■ Passage to read
Question 5.10: An electromagnetic-type relay shown in Fig. 5.31 has the fol......
An electromagnetic-type relay shown in Fig. 5.31 has the following particulars. The mean length of the flux path through the iron is 20 cm and the length of air gaps is 1 mm each. The exciting coil has 8000 turns and carries a current of 50 mA when excited. The cross-sectional area of the core is 0.5 cm² . The permeability of iron is 500. Calculate the flux density and the magnetic pull produced in the armature (i.e., on the moving part).
Total reluctance of the flux path = Reluctance of the path through the iron + Reluctance of the two air gaps. The length of each of the air gaps, l_g = 1 mm. We have to take into account 2l_g as the total air gap to the flux path.

■ Collected material
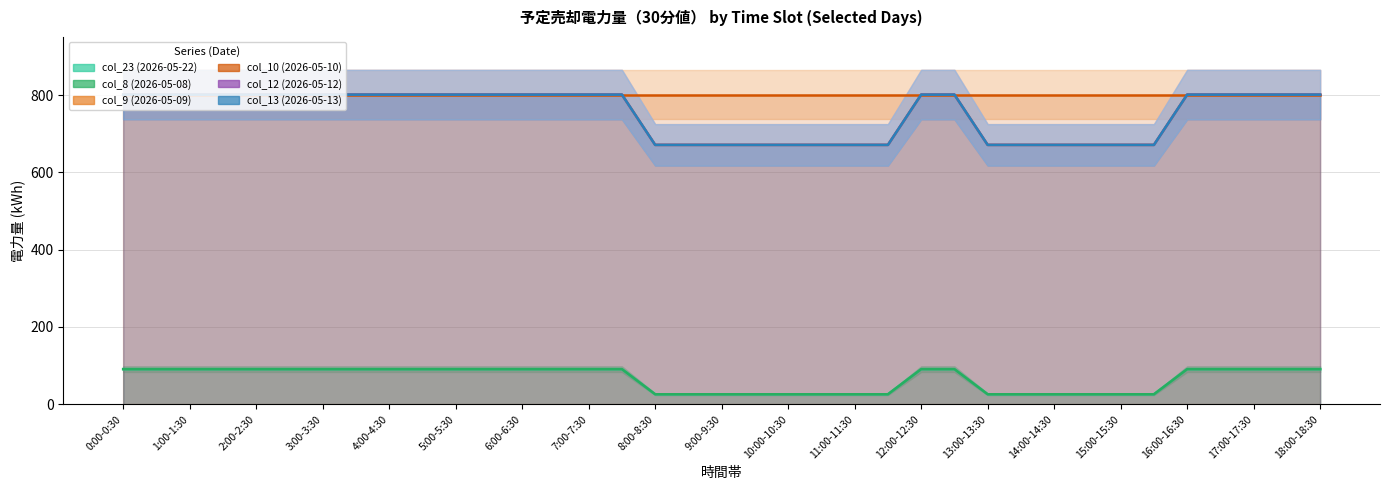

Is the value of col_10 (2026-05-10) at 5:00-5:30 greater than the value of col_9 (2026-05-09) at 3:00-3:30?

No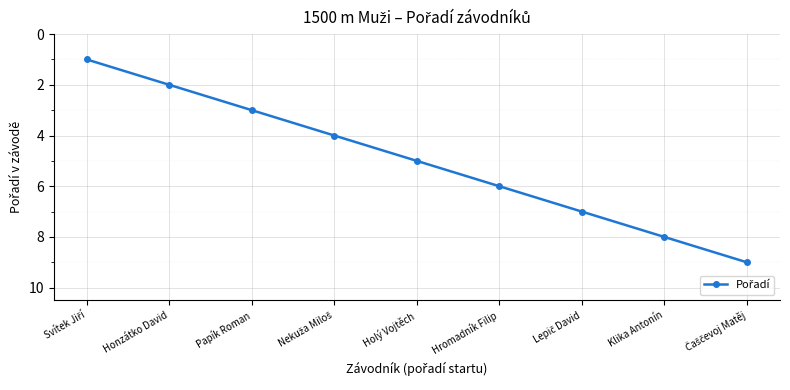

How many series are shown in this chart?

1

■ Your task
Can you write out the relay problem word for word, starting with "Question 5.10: An" and going on through "the flux path."?

■ Solution for this task
Question 5.10: An electromagnetic-type relay shown in Fig. 5.31 has the fol......
An electromagnetic-type relay shown in Fig. 5.31 has the following particulars. The mean length of the flux path through the iron is 20 cm and the length of air gaps is 1 mm each. The exciting coil has 8000 turns and carries a current of 50 mA when excited. The cross-sectional area of the core is 0.5 cm² . The permeability of iron is 500. Calculate the flux density and the magnetic pull produced in the armature (i.e., on the moving part).
Total reluctance of the flux path = Reluctance of the path through the iron + Reluctance of the two air gaps. The length of each of the air gaps, l_g = 1 mm. We have to take into account 2l_g as the total air gap to the flux path.